O voar num limite improvável
Nos dias monótonos, especialmente nos finais de semana, a solidão toma conta do quarto vazio. A luz do sol que entra pelas frestas da persiana desenha linhas no piso empoeirado, enquanto o silêncio é apenas quebrado pelo canto distante dos pássaros. Sem alternativas, a TV se torna a única companhia possível, uma fuga momentânea da própria solidão.
Envoltos em pijamas quadriculados e com semblantes fechados, acomodamo-nos no sofá com uma xícara de café fumegante nas mãos.
A textura áspera do tecido contra a pele e o calor reconfortante da bebida servem como um lembrete fugaz da nossa presença física. Pés para o ar, ligamos a TV e iniciamos a busca por algo interessante nos canais, focando principalmente nos de filmes e séries.
Apáticos, zappeamos pelos canais e paramos em um qualquer. A imagem na tela se transforma em um borrão de cores e formas enquanto o som se mistura em um ruído incompreensível. É como se estivéssemos navegando em um mar de opções, sem bússola e sem destino. Finalmente, paramos em um canal que exibe uma série de época aleatória.
Com ritmo lento, argumento insólito e arrastado, a série parece ter sido feita apenas para preencher o catálogo do streaming. A trama gira em torno de uma família disfuncional em um episódio qualquer, com personagens sem carisma e situações clichês.
Sem alternativas, entregamo-nos à história, ainda que a contragosto. É como se estivéssemos presos em um loop infinito de tédio e monotonia.
Foi assim que me senti ao assistir “Ferrari” de Michael Mann. Esse filme entra para minha lista de assistidos apenas uma vez, como um mero registro de uma tarde vazia.
Prefiro assistir “Speed Racer”, das Wachowski, pela sexta vez do que revisitar “Ferrari”. Um melodrama que não agradou-me e dificilmente a assistirei novamente.
Todavia, não quero ser totalmente injusto com a produção de Mann e com o argumento de Troy Kennedy Martin, baseado no livro “Enzo Ferrari: The Man and the Machine” do jornalista automobilístico Brock Yates.
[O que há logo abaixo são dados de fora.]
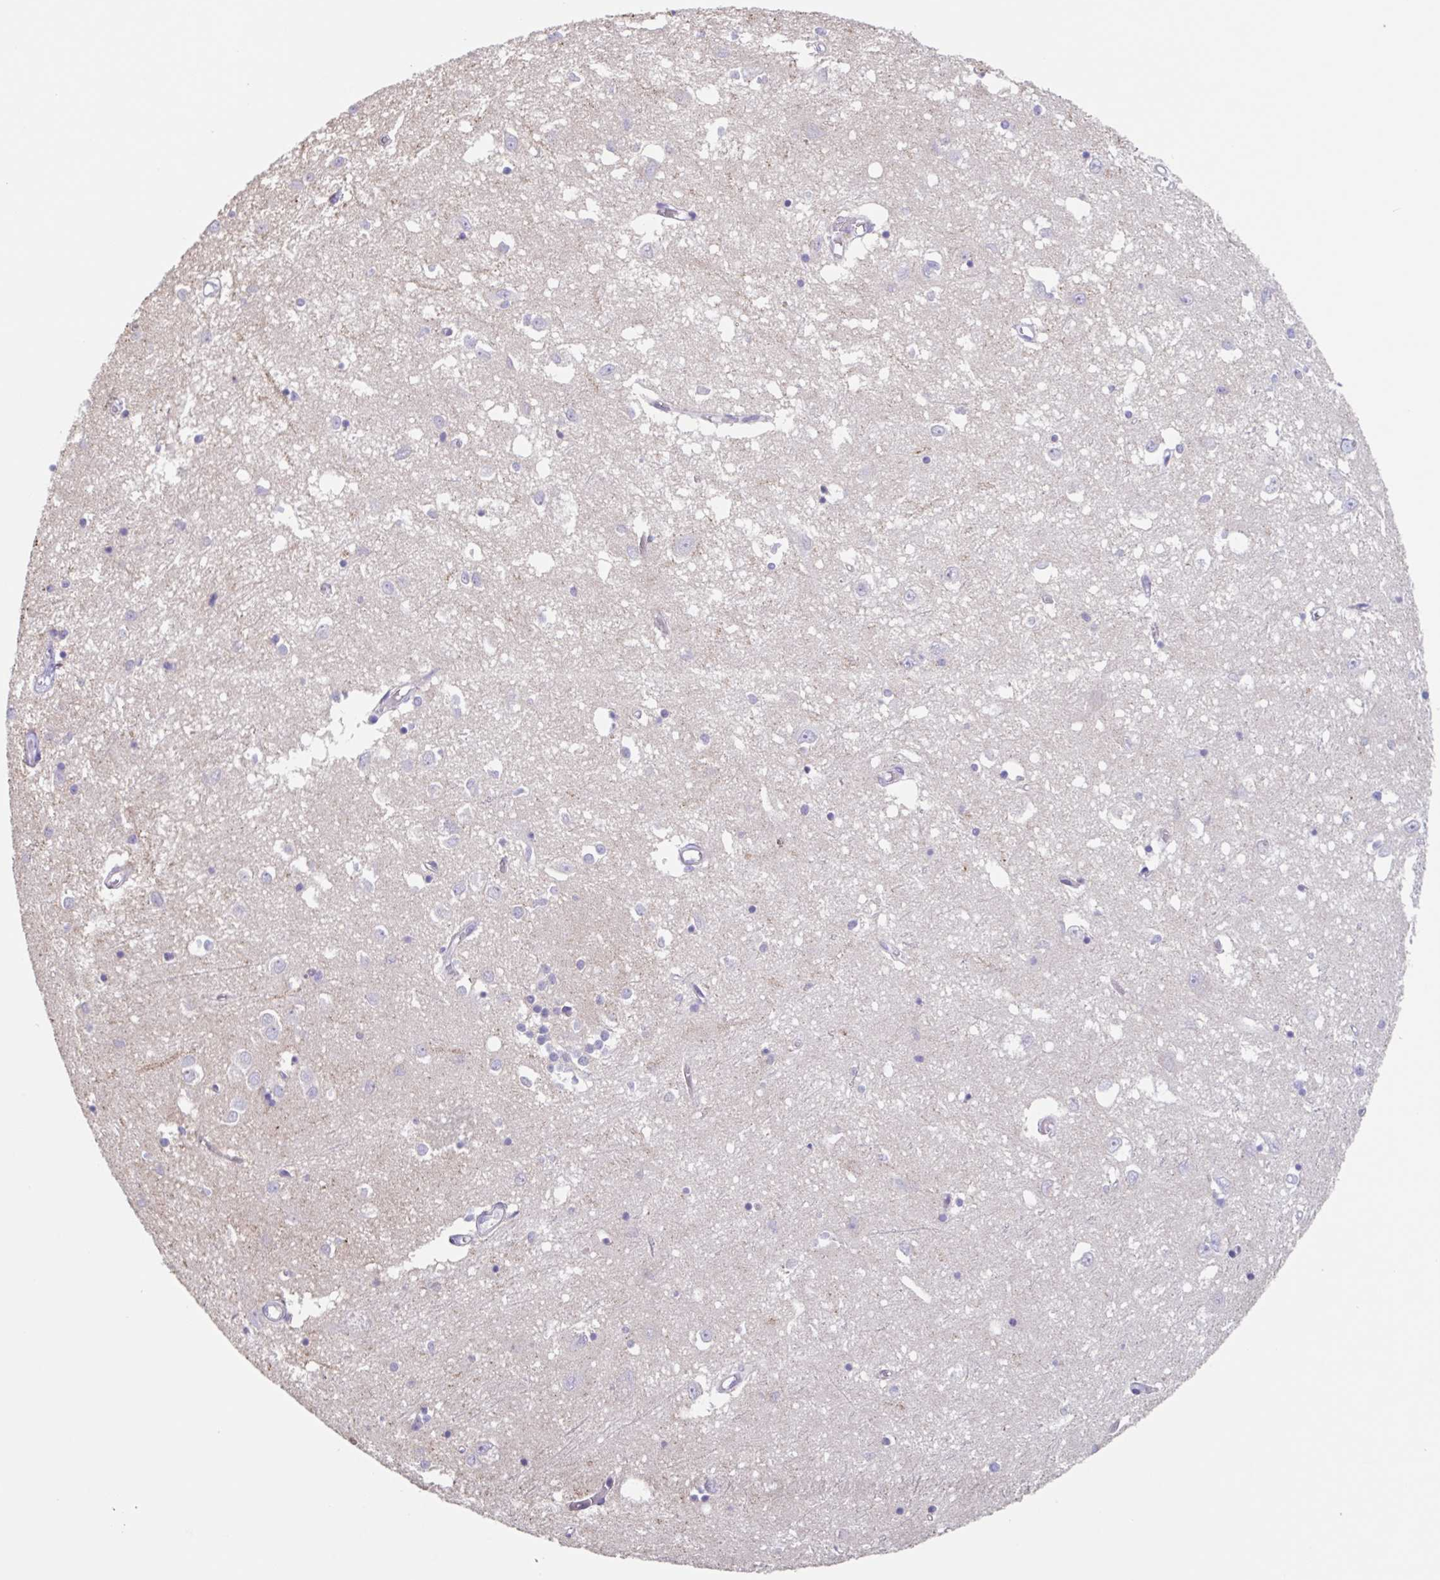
{"staining": {"intensity": "negative", "quantity": "none", "location": "none"}, "tissue": "caudate", "cell_type": "Glial cells", "image_type": "normal", "snomed": [{"axis": "morphology", "description": "Normal tissue, NOS"}, {"axis": "topography", "description": "Lateral ventricle wall"}], "caption": "Human caudate stained for a protein using IHC demonstrates no expression in glial cells.", "gene": "EHD4", "patient": {"sex": "male", "age": 70}}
Apesar dos problemas com os diálogos, a construção dos personagens (principalmente o de Adam Driver) e a condução da narrativa, as cenas de corrida são impecáveis.
Mesmo que pareçam longas e até mesmo desnecessárias em alguns momentos, elas me tiraram o fôlego e me causaram uma sensação quase instintiva de adrenalina.
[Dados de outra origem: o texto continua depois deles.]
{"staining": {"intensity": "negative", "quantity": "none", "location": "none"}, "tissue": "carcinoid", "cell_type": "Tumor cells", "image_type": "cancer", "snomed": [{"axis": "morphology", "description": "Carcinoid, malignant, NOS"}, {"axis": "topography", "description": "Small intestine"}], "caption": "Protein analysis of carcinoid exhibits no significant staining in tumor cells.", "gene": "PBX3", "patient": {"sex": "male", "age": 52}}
O mérito por isso vai para a edição de Pietro Scalia, a direção de arte de Maria Djurkovic e, claro, a fotografia densa e soturna de Erik Messerschmidt.
Fora isso, uma cena em particular se destacou em minha mente, e devo confessar que me emocionou profundamente. Lágrimas afloraram em meus olhos enquanto eu a testemunhava. Refiro-me ao momento em que Ferrari vai à ópera.
Ao compasso de “La traviata, Act III: Parigi, o cara”, de Giuseppe Verdi, muito bem mixada por Lee Orloff e editada por Bernard Weiser, ele desvela uma clareza de sentimentos profundos.
No vai e vem dos flashbacks que revisitam sua vida conjugal, busca um golpe extraordinário de beleza no emaranhado das adversidades quotidianas, como carros serpenteando túneis ou presos em congestionamentos nas grandes avenidas de uma metrópole global, onde cada obstáculo parece afundá-lo um pouco mais.
A abertura, o recitativo, a ária e a nota alta – cada elemento da composição de Verdi ecoa em algum recanto da sua alma, assim como o significado e a ausência de sentido que percorrem suas veias, assemelhando-se a um dos seus velozes automóveis que busca alcançar o fim da pista vencendo mais uma dura corrida.
Em seguida, os aplausos reverberam, coincidindo com o momento em que nossas mãos soltam o apoio do assento. Pode ser ruidoso, contudo, ao abraçar esse tumulto, aprendemos a aceitar que a trajetória da nossa vida não será tão suave e previsível como o projeto meticuloso de um carro de luxo.
O caminho que percorremos é como uma estrada cheia de buracos e remendos malfeitos, e é nessa trajetória que, para o bem ou para o mal, vamos nos ajustando aos altos e baixos que ela nos apresenta.